Task description → All of the records are to be copied out exactly, with nothing left out.

————————

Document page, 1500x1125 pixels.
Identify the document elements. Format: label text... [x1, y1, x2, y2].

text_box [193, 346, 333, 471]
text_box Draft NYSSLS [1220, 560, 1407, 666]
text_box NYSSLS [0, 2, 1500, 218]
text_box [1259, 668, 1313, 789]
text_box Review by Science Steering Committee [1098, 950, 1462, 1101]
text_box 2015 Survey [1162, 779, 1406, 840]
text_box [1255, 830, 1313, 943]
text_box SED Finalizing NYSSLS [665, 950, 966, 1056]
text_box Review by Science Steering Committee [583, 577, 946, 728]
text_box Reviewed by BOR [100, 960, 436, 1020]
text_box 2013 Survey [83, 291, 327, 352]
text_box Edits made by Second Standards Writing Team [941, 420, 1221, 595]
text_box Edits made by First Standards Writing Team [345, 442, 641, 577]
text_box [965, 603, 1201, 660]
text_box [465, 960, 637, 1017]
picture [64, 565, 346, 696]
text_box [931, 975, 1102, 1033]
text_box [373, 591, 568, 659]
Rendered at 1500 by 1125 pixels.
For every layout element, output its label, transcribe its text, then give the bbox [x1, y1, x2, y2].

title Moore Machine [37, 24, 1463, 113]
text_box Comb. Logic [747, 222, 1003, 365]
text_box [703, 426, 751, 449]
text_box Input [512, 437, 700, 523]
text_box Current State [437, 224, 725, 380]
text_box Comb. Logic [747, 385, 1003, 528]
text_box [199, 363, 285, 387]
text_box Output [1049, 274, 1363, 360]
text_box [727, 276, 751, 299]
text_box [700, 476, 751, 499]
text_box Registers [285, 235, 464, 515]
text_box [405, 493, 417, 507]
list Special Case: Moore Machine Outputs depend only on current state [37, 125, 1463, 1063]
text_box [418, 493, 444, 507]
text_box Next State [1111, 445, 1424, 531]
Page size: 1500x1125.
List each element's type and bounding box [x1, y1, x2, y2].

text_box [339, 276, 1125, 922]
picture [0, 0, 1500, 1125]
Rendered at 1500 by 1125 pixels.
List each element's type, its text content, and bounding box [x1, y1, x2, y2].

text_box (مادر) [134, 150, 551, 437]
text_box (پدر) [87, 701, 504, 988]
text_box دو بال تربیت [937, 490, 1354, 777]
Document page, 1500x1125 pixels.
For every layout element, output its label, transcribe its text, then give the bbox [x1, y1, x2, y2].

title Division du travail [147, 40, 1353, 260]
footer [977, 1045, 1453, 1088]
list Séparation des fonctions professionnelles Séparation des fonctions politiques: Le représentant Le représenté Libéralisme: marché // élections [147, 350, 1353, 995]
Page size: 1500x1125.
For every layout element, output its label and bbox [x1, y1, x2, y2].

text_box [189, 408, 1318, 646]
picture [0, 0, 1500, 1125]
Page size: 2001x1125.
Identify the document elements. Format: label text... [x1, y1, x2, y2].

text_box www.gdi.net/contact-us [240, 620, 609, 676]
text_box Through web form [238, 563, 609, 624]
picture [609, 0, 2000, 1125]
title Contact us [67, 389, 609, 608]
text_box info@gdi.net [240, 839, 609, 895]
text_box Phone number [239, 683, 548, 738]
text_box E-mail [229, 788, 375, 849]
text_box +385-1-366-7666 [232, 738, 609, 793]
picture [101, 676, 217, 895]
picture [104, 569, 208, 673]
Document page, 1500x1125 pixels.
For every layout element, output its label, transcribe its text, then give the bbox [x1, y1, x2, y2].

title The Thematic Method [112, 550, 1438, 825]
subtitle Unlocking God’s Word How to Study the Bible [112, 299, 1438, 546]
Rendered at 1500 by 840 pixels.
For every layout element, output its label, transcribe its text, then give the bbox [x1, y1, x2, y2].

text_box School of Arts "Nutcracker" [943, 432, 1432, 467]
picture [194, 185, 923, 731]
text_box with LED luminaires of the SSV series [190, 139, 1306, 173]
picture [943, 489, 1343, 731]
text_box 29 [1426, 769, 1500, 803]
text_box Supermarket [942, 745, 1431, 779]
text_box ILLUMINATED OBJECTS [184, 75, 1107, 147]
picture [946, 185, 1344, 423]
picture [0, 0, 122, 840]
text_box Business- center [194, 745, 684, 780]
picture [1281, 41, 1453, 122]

————————

Your solution →
Document page, 1500x1125 pixels.
Identify the document elements. Format: label text... [x1, y1, x2, y2].

text_box [193, 346, 333, 471]
text_box Draft NYSSLS [1220, 560, 1407, 666]
text_box NYSSLS [0, 2, 1500, 218]
text_box [1259, 668, 1313, 789]
text_box Review by Science Steering Committee [1098, 950, 1462, 1101]
text_box 2015 Survey [1162, 779, 1406, 840]
text_box [1255, 830, 1313, 943]
text_box SED Finalizing NYSSLS [665, 950, 966, 1056]
text_box Review by Science Steering Committee [583, 577, 946, 728]
text_box Reviewed by BOR [100, 960, 436, 1020]
text_box 2013 Survey [83, 291, 327, 352]
text_box Edits made by Second Standards Writing Team [941, 420, 1221, 595]
text_box Edits made by First Standards Writing Team [345, 442, 641, 577]
text_box [965, 603, 1201, 660]
text_box [465, 960, 637, 1017]
picture [64, 565, 346, 696]
text_box [931, 975, 1102, 1033]
text_box [373, 591, 568, 659]
Rendered at 1500 by 1125 pixels.
For every layout element, output its label, transcribe its text, then give the bbox [x1, y1, x2, y2].

title Moore Machine [37, 24, 1463, 113]
text_box Comb. Logic [747, 222, 1003, 365]
text_box [703, 426, 751, 449]
text_box Input [512, 437, 700, 523]
text_box Current State [437, 224, 725, 380]
text_box Comb. Logic [747, 385, 1003, 528]
text_box [199, 363, 285, 387]
text_box Output [1049, 274, 1363, 360]
text_box [727, 276, 751, 299]
text_box [700, 476, 751, 499]
text_box Registers [285, 235, 464, 515]
text_box [405, 493, 417, 507]
list Special Case: Moore Machine Outputs depend only on current state [37, 125, 1463, 1063]
text_box [418, 493, 444, 507]
text_box Next State [1111, 445, 1424, 531]
Page size: 1500x1125.
List each element's type and bounding box [x1, y1, x2, y2].

text_box [339, 276, 1125, 922]
picture [0, 0, 1500, 1125]
Rendered at 1500 by 1125 pixels.
List each element's type, its text content, and bounding box [x1, y1, x2, y2].

text_box (مادر) [134, 150, 551, 437]
text_box (پدر) [87, 701, 504, 988]
text_box دو بال تربیت [937, 490, 1354, 777]
Document page, 1500x1125 pixels.
For every layout element, output its label, transcribe its text, then give the bbox [x1, y1, x2, y2].

title Division du travail [147, 40, 1353, 260]
footer [977, 1045, 1453, 1088]
list Séparation des fonctions professionnelles Séparation des fonctions politiques: Le représentant Le représenté Libéralisme: marché // élections [147, 350, 1353, 995]
Page size: 1500x1125.
For every layout element, output its label and bbox [x1, y1, x2, y2].

text_box [189, 408, 1318, 646]
picture [0, 0, 1500, 1125]
Page size: 2001x1125.
Identify the document elements. Format: label text... [x1, y1, x2, y2].

text_box www.gdi.net/contact-us [240, 620, 609, 676]
text_box Through web form [238, 563, 609, 624]
picture [609, 0, 2000, 1125]
title Contact us [67, 389, 609, 608]
text_box info@gdi.net [240, 839, 609, 895]
text_box Phone number [239, 683, 548, 738]
text_box E-mail [229, 788, 375, 849]
text_box +385-1-366-7666 [232, 738, 609, 793]
picture [101, 676, 217, 895]
picture [104, 569, 208, 673]
Document page, 1500x1125 pixels.
For every layout element, output its label, transcribe its text, then give the bbox [x1, y1, x2, y2].

title The Thematic Method [112, 550, 1438, 825]
subtitle Unlocking God’s Word How to Study the Bible [112, 299, 1438, 546]
Rendered at 1500 by 840 pixels.
For every layout element, output its label, transcribe its text, then give the bbox [x1, y1, x2, y2].

text_box School of Arts "Nutcracker" [943, 432, 1432, 467]
picture [194, 185, 923, 731]
text_box with LED luminaires of the SSV series [190, 139, 1306, 173]
picture [943, 489, 1343, 731]
text_box 29 [1426, 769, 1500, 803]
text_box Supermarket [942, 745, 1431, 779]
text_box ILLUMINATED OBJECTS [184, 75, 1107, 147]
picture [946, 185, 1344, 423]
picture [0, 0, 122, 840]
text_box Business- center [194, 745, 684, 780]
picture [1281, 41, 1453, 122]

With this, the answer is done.